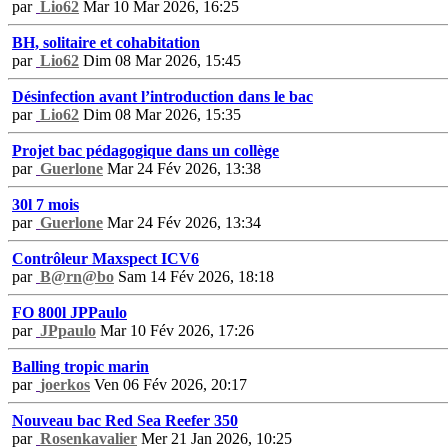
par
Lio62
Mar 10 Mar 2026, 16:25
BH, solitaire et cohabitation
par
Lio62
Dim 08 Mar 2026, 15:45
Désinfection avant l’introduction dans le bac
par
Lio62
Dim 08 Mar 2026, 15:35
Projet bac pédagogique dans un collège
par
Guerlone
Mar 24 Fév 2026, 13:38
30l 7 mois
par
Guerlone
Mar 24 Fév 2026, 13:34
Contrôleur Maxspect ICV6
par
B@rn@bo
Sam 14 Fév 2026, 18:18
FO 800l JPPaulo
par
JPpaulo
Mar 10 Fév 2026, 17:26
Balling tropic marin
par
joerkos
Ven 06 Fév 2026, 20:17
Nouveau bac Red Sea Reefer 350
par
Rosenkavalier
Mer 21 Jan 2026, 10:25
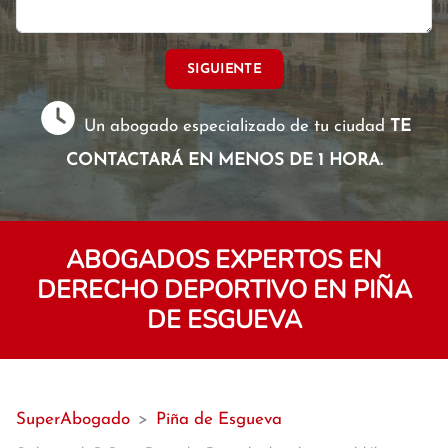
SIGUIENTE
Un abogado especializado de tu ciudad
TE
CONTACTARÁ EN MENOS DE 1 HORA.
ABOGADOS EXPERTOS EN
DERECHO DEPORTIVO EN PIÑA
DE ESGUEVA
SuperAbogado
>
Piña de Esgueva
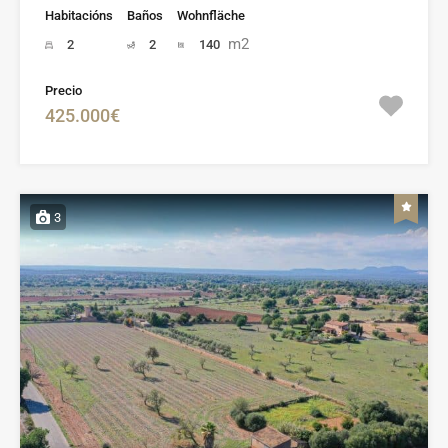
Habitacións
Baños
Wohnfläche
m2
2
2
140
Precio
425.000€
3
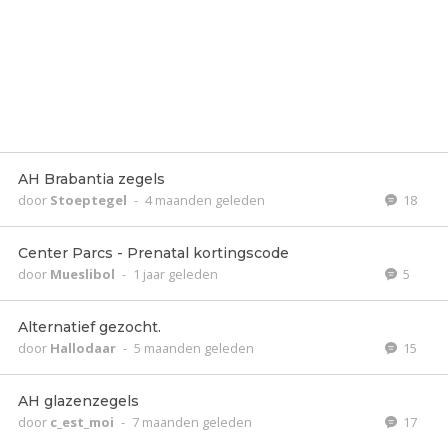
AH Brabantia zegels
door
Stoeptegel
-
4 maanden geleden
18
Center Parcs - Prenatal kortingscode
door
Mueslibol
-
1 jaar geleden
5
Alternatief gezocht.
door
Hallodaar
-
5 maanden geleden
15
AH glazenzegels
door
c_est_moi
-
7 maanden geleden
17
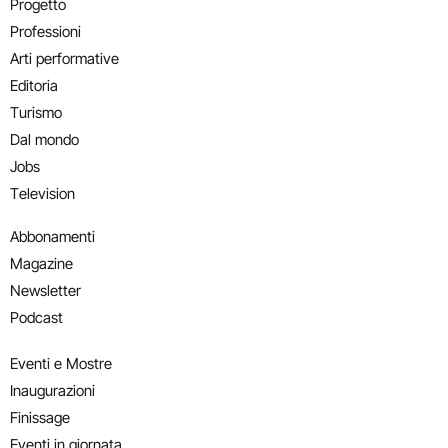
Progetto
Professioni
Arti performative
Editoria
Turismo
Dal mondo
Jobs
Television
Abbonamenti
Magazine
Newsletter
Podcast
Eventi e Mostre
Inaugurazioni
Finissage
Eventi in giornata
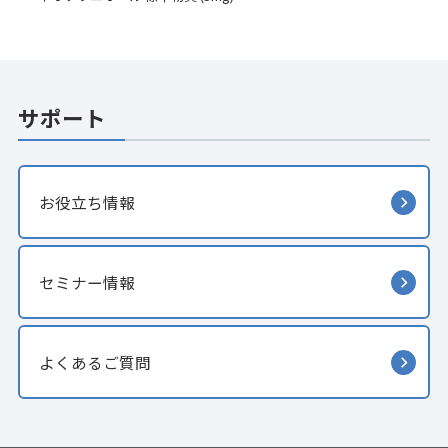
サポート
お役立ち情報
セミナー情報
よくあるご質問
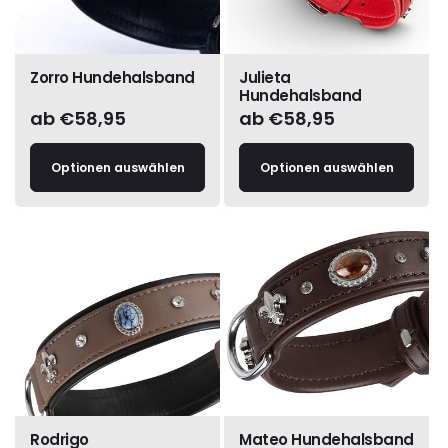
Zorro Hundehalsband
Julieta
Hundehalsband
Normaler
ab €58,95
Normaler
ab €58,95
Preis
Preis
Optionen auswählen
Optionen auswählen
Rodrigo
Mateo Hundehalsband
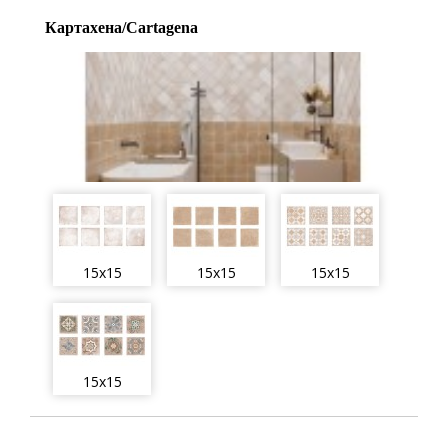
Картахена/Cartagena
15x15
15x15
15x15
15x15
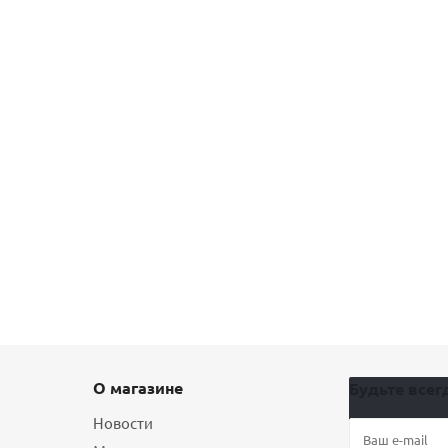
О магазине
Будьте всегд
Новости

====================

How many lines in the entries above contain the word "dans"? Reply with the number only.

> [EXERCISE RESULT]
2